ASSIGNED TASK -
Convert every line of the items below into a Markdown table with the columns "Row" and "Line text," one row per line in its original order. Leave out any blank lines.

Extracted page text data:
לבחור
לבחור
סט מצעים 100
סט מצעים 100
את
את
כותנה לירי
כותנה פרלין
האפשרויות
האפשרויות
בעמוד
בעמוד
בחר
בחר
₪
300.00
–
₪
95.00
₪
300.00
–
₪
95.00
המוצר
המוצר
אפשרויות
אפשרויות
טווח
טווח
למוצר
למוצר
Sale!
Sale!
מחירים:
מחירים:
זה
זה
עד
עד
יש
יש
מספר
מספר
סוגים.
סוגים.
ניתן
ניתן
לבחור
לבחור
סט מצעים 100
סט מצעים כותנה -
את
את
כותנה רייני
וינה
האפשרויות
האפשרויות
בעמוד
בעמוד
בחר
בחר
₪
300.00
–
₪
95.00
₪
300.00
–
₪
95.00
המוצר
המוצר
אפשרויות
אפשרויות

WRITTEN SOLUTION -
| Row | Line text |
|---|---|
| 1 | לבחור |
| 2 | לבחור |
| 3 | סט מצעים 100 |
| 4 | סט מצעים 100 |
| 5 | את |
| 6 | את |
| 7 | כותנה לירי |
| 8 | כותנה פרלין |
| 9 | האפשרויות |
| 10 | האפשרויות |
| 11 | בעמוד |
| 12 | בעמוד |
| 13 | בחר |
| 14 | בחר |
| 15 | ₪ |
| 16 | 300.00 |
| 17 | – |
| 18 | ₪ |
| 19 | 95.00 |
| 20 | ₪ |
| 21 | 300.00 |
| 22 | – |
| 23 | ₪ |
| 24 | 95.00 |
| 25 | המוצר |
| 26 | המוצר |
| 27 | אפשרויות |
| 28 | אפשרויות |
| 29 | טווח |
| 30 | טווח |
| 31 | למוצר |
| 32 | למוצר |
| 33 | Sale! |
| 34 | Sale! |
| 35 | מחירים: |
| 36 | מחירים: |
| 37 | זה |
| 38 | זה |
| 39 | עד |
| 40 | עד |
| 41 | יש |
| 42 | יש |
| 43 | מספר |
| 44 | מספר |
| 45 | סוגים. |
| 46 | סוגים. |
| 47 | ניתן |
| 48 | ניתן |
| 49 | לבחור |
| 50 | לבחור |
| 51 | סט מצעים 100 |
| 52 | סט מצעים כותנה - |
| 53 | את |
| 54 | את |
| 55 | כותנה רייני |
| 56 | וינה |
| 57 | האפשרויות |
| 58 | האפשרויות |
| 59 | בעמוד |
| 60 | בעמוד |
| 61 | בחר |
| 62 | בחר |
| 63 | ₪ |
| 64 | 300.00 |
| 65 | – |
| 66 | ₪ |
| 67 | 95.00 |
| 68 | ₪ |
| 69 | 300.00 |
| 70 | – |
| 71 | ₪ |
| 72 | 95.00 |
| 73 | המוצר |
| 74 | המוצר |
| 75 | אפשרויות |
| 76 | אפשרויות |